Starting with the line that has "left knee: (1050, 781)" in the records below and stopping after the line that has "left shoulder: (421, 405)", output every line exactly and nothing else; skip pictures.

------ Records for the exercise ------

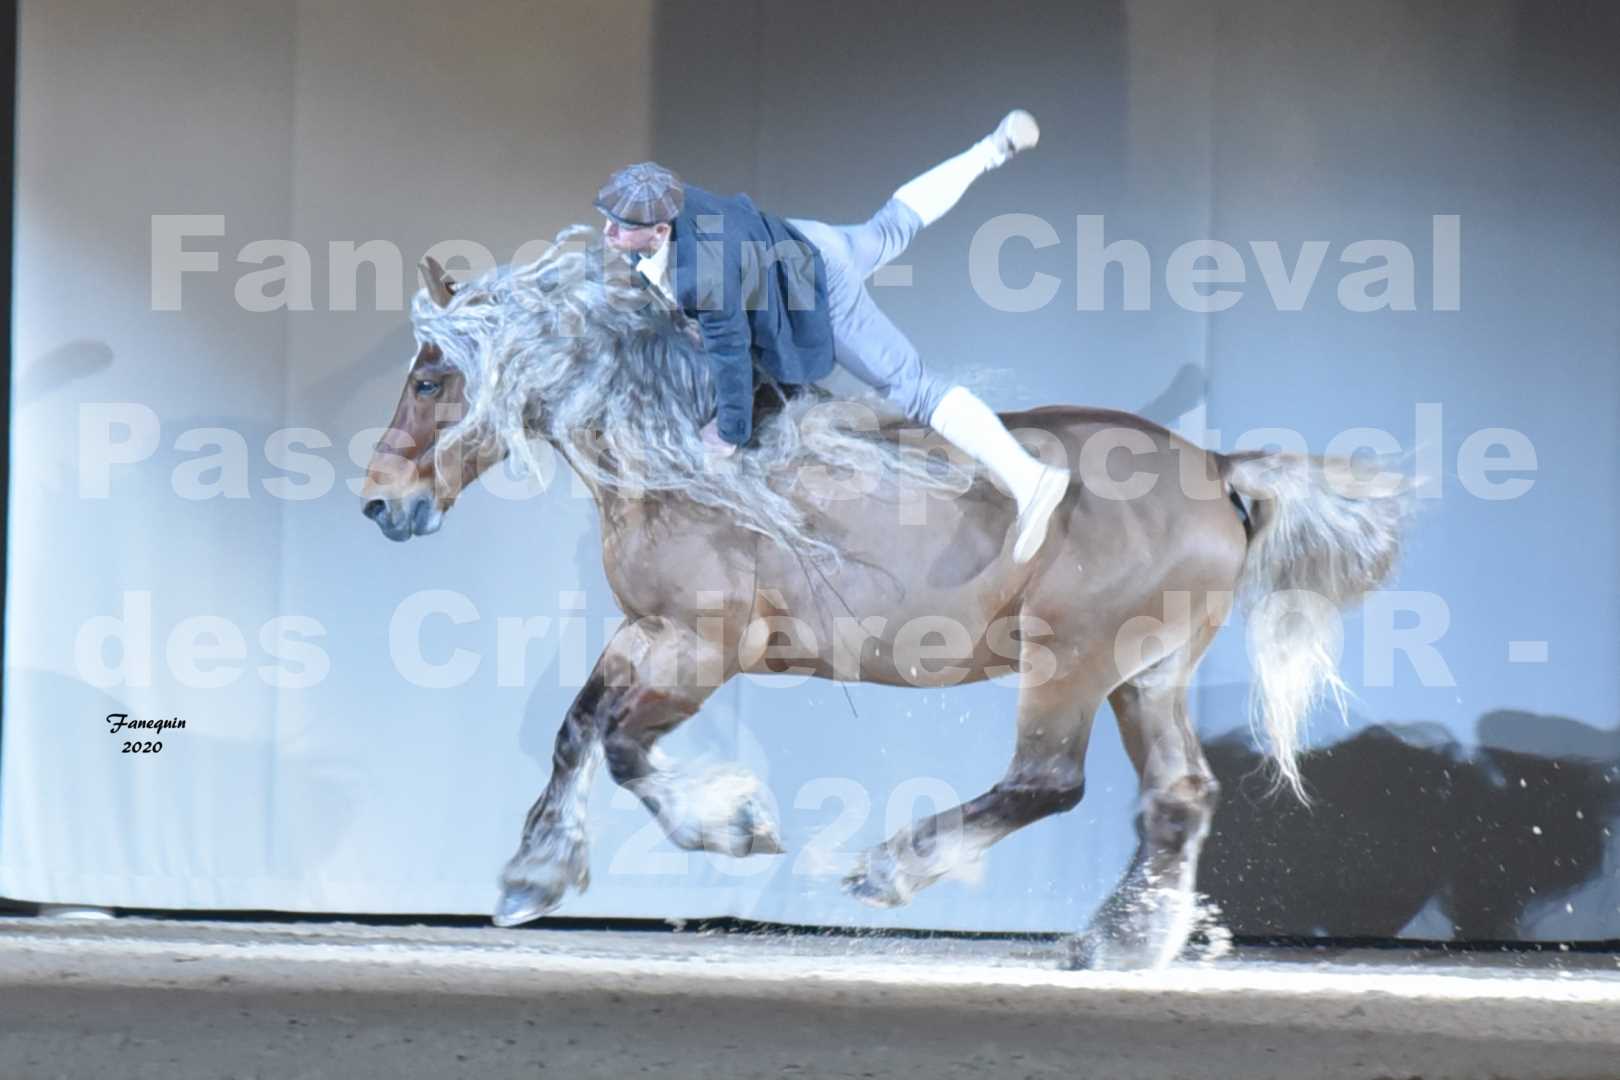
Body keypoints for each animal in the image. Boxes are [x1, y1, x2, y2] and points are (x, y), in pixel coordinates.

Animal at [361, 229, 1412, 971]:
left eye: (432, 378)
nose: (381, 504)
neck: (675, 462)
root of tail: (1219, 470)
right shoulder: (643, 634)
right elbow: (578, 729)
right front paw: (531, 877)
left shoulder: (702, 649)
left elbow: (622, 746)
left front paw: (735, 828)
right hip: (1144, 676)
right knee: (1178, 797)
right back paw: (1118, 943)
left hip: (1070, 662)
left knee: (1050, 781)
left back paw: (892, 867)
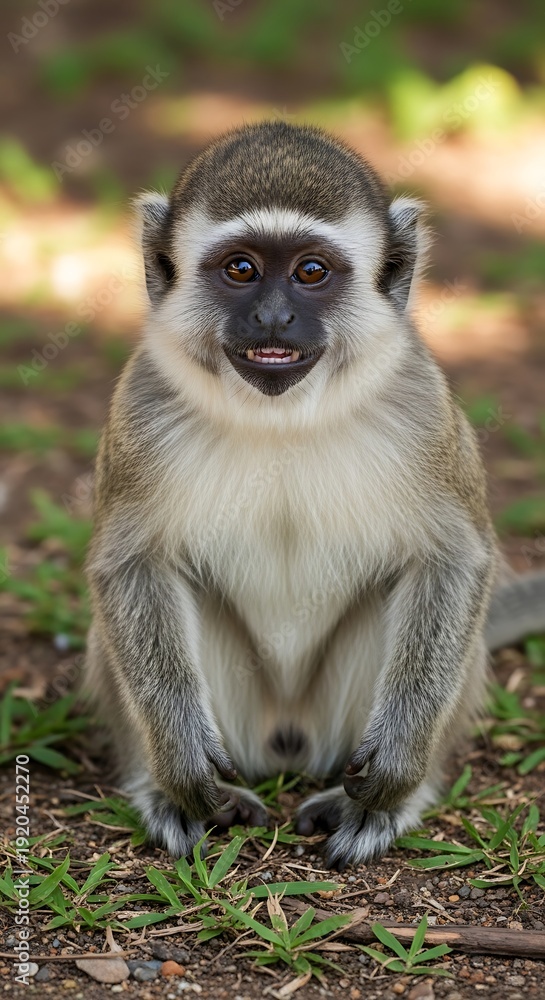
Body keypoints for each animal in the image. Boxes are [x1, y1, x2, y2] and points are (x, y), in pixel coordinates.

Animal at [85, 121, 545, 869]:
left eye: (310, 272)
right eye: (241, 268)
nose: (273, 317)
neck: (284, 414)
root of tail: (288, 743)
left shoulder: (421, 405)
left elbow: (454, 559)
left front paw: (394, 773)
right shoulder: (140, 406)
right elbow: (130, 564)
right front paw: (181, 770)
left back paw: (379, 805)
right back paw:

------

◆ Final answer
left knee: (1050, 781)
left back paw: (892, 867)
Body keypoints for each animal in the image. Boxes are [x1, y1, x2, y2] and points are (x, y), in pixel coordinates.

Animal at [85, 121, 545, 869]:
left eye: (310, 272)
right eye: (241, 268)
nose: (273, 317)
neck: (284, 414)
root of tail: (288, 743)
left shoulder: (421, 405)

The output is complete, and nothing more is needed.